The amusing thing about this quote is that Tesla is somehow telling (presumably Panasonic) how to do mass manufacturing. That is telling in itself – the rookie telling the amateur.

Also in our report we noted that no single mainstream auto supplier is on Tesla’s deck which tells us how little faith they have in the company. Auto suppliers run on the smell of an oily rag and after so many bad experiences won’t accept dealing with auto makers who may jeopardize their own future. Recall how many auto suppliers almost went to the wall (many were in Chapter 11) after the tech bubble collapse at the turn of the century.

Tesla expects capex of $1 billion in Q4 which is mainly for milestone payments on Model 3 production equipment and Gigafactory 1. So cash burn continues.

Tesla promised to redirect “our best engineering talent to fine-tune the automated processes and related robotic programming…and we are confident that throughput will increase substantially in upcoming weeks and ultimately be capable of production rates significantly greater than the original specification.” What??? Why weren’t the engineers working on that before.
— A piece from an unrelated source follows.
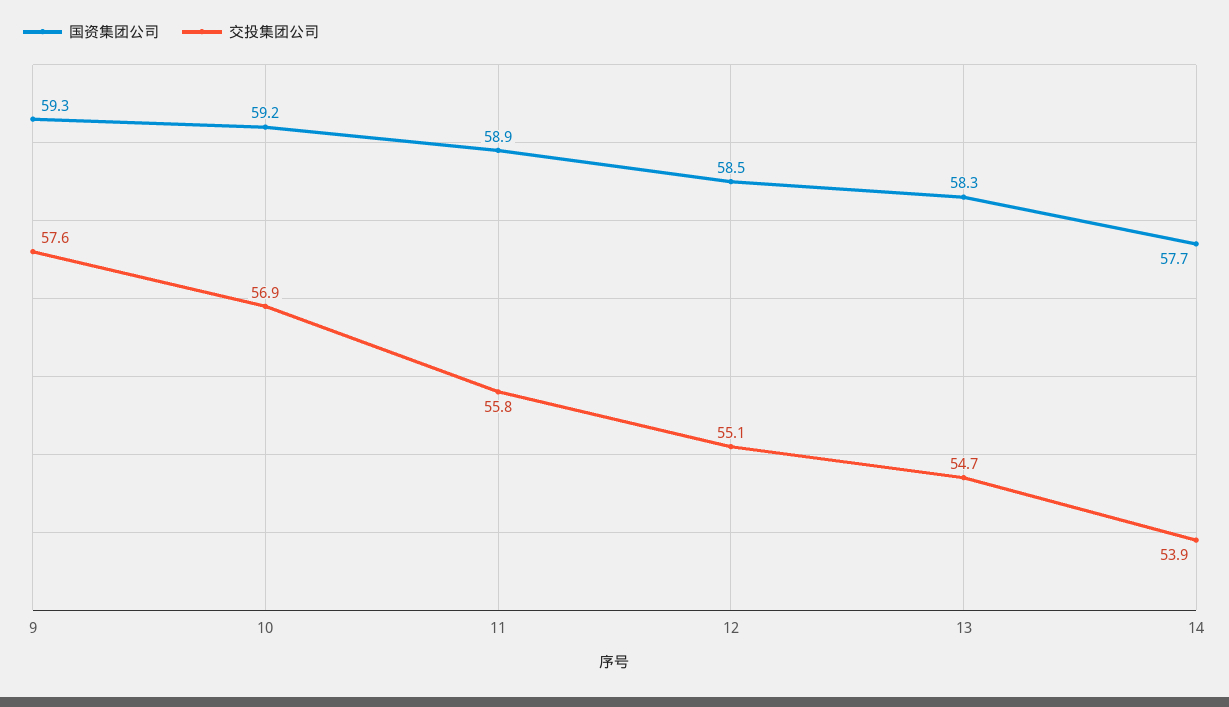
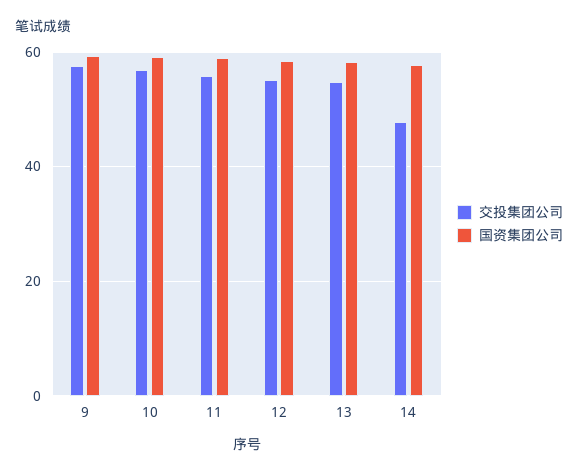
交投集团公司, 14: 53.9 -> 48

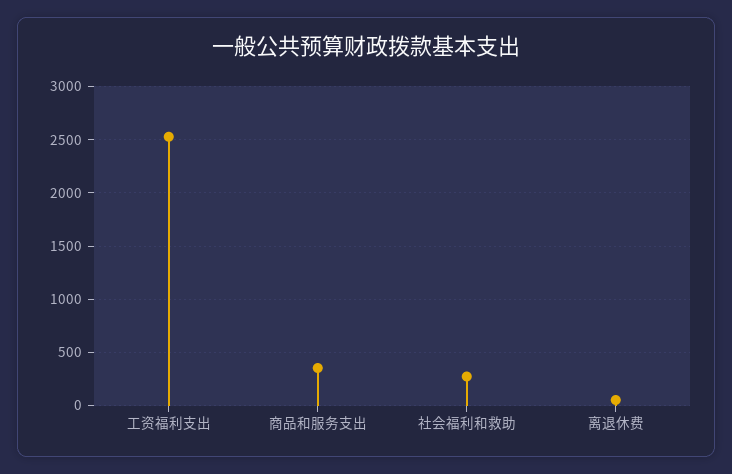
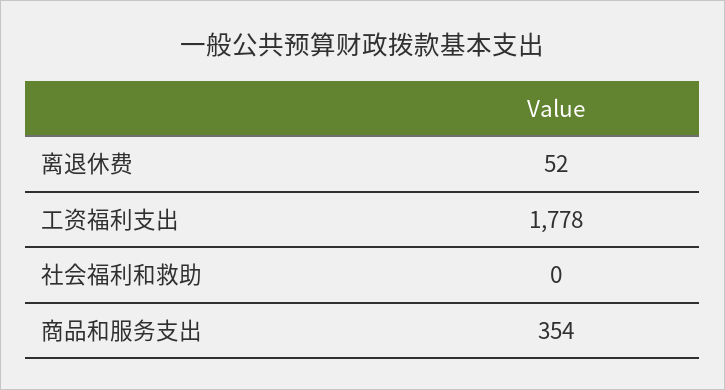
工资福利支出: 2500 -> 1778
社会福利和救助: 300 -> 0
The whole point of mass production is to stamp out the bugs before a conveyor belt is turned in anger. Tesla, true to rookie form is doing everything back to front.

Are investors starting to see through the charade? Shares were pounded 5% after market. Although some may draw comfort from better Tesla S & X production, Model 3 looks like a nightmare of Halloween. Maybe the next capital raising can be called “trick or treat”!